The Government is revamping a plan to sponsor the development of small modular reactors (SMRs) to help expand the UK nuclear industry.
A competition was first held in 2015 when then chancellor George Osbourne said £250 million would help finance innovative SMRs that can be transported easily and built quicker with less cost than a traditional large reactor.
But the Government never followed the idea through to completion so SMRs are yet to become operational in the UK.
Now, through a new organisation called Great British Nuclear (GBN), it wants to reopen the competition – with the first stage beginning in April – and hopes to assess and decide on the leading technologies by autumn.
SMRs have an energy capacity of up to 300 MW(e) – about a third of a traditional reactor.
Their greatest advantage lies in their small size and modularity, so prefabricated units can be assembled and taken to locations unsuitable for larger plants.
They also use less fuel, cost less than larger reactors to build and have a simpler design, which in theory should reduce the delays typically found in constructing large plants.
Current funding for SMR development has been in place since 2021 when the Government announced it was co-funding a Rolls-Royce reactor design, providing £210 million while the private sector would front £250 million.
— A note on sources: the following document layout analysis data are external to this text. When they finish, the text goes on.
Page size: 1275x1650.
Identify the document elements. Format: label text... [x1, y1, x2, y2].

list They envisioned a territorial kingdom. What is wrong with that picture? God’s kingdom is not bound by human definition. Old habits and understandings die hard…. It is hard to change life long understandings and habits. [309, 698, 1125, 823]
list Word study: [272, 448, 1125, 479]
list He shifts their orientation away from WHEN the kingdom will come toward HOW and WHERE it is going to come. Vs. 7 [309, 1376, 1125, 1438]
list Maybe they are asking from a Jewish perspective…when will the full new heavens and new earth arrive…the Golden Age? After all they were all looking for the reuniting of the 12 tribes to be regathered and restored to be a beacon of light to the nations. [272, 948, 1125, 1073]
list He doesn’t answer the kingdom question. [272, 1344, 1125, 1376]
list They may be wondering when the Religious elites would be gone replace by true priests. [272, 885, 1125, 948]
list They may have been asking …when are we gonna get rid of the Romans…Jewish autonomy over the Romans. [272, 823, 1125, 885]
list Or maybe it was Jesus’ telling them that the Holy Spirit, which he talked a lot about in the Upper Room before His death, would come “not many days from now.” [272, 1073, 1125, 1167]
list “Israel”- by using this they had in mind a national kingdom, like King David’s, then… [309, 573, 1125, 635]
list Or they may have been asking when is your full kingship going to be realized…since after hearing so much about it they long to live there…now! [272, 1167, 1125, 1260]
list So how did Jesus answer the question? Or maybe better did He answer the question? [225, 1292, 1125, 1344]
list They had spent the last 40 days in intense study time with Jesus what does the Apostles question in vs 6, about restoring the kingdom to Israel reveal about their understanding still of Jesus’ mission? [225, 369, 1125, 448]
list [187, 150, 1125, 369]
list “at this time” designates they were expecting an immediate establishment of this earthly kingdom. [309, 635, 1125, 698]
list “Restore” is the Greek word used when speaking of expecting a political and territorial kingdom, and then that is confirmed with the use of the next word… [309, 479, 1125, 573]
Russia is the only country to have operational SMRs, with two 35 MW(e) reactors on a ship in eastern Siberia running since May 2020.
More are either under construction or in the licensing stage in Argentina, Canada, China, Russia, South Korea and the US, the International Atomic Energy Agency said.
The UK Government said GBN will also help with its considerations for more large-scale gigawatt plants, while research into a new generation of modular reactors will continue with £55 million in funding over the next two years.
It also said it will bring the Sizewell C nuclear project in Suffolk to the point of a final investment decision this year.
The nuclear announcements came with the release of the Government’s revised net zero strategy and energy security plan, called Powering Up Britain.
Critics said the plan fails to embrace simpler and cheaper solutions to becoming net zero, such as lifting the ban on onshore wind and upgrading home insulation.
Sue Ferns, senior deputy general secretary of the union Prospect, called the plan a “paring down of ambition.”
She said: “The long overdue launch of Great British Nuclear is welcome but needs to be backed by proper funding for a nuclear new-build programme that invests in gigawatt-scale plants alongside SMRs to be a success. Without it, this launch is just a recycling of old announcements.
“Ministers are allowing the UK to fall behind in the global race for green jobs and industries. They are doing too little to address the race to the bottom on costs in the offshore wind industry that is putting clean energy projects at risk.
“We are also yet to see a comprehensive strategy for decarbonising the power sector by 2035, which depends on rapidly accelerating investment in our energy networks.”